If you have grown up with one or more narcissistic parents, the consequences for your self-esteem and emotional health are damaging and long-lasting.
Perhaps you recognize some of these tell-tale signs:
A feeling of never being good enough
Finding it difficult to trust yourself
Questioning your feelings, values and often even your perception of reality (often experienced by those who have been subjected to 'gas-lighting')
You have a pattern of falling in love with people who are toxic and perhaps even violent
You believe that Love Hurts
The children of narcissistic parents learn conditional love only. Hence, they are loved for their performances, good looks or anything else that makes the narcissist look good, but not for who they are in and of themselves.

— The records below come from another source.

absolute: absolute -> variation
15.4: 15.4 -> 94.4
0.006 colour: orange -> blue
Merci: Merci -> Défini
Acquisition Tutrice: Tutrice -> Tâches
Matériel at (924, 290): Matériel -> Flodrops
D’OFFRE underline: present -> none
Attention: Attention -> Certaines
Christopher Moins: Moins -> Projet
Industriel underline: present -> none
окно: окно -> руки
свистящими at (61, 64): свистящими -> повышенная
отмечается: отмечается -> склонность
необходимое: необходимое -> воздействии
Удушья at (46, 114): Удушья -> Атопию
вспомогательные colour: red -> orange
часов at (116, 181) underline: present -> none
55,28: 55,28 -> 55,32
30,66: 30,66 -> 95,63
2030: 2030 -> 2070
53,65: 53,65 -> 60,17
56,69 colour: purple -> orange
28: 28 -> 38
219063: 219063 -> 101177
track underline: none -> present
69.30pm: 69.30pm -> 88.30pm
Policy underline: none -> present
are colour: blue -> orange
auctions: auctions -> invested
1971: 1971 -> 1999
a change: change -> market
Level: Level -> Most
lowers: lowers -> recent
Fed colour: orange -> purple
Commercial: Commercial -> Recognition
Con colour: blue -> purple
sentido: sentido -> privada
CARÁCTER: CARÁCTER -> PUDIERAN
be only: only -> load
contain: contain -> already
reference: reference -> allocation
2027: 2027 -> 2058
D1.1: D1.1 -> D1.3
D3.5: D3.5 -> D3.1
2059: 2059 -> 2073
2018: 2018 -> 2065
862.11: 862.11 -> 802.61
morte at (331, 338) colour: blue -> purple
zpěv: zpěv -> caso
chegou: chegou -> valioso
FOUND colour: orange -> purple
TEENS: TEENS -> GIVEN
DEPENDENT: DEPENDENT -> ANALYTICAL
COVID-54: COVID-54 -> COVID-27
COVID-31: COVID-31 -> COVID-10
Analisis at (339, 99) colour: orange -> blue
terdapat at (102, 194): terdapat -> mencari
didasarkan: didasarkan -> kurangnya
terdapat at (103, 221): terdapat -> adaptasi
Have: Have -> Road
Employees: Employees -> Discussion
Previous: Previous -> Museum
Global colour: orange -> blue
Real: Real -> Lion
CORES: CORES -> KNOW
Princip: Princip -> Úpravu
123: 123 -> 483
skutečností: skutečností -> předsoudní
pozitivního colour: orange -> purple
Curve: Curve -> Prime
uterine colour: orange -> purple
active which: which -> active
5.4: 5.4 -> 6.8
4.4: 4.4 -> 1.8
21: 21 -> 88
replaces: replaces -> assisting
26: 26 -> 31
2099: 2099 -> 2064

Whilst the narcissistic parent may applaud every achievement of the child and support them full-heartedly in achieving something that will shine positively on themselves ('my child just won a medal/ got a prize/ is the most beautiful of her class/ is the lead actor of the play...), they will be completely absent when the child needs understanding, affection or any other type of emotional support that does not benefit the parent directly.
A narcissist has no empathy and will not understand or care if the people close to him or her are suffering due to their actions or lack of actions.
The narcissist views his or her child as an extension of him or herself only – and the most important aspect of this relationship, is that the child makes the narcissist look good in some way.
If the child doesn't achieve some kind of 'greatness', it will very likely be ignored, disregarded or even punished. It is therefore not unusual for them to either become high achievers when they grow into adulthood, or the complete opposite. Children of narcissist may also learn that getting your needs met, is impossible and having lost faith other people and life in general, they may give up on even trying to create a good stable life for themselves. They been brought up with the belief that they are simply 'not good enough' to deserve any kind of happiness.
Either way a child raised this way will have difficulty in creating healthy relationships in later life.
If you learned early on that 'love hurts', you will continue to suffer in your most important relationships.
My conviction is that “if it hurts, it isn't love” - in fact if it hurts and you still want to stay in that painful relationship, I will encourage you to seek support and start the process of loving yourself out of emotional abuse and into someone who knows for sure that you deserve loving, honest and caring relationships in your life.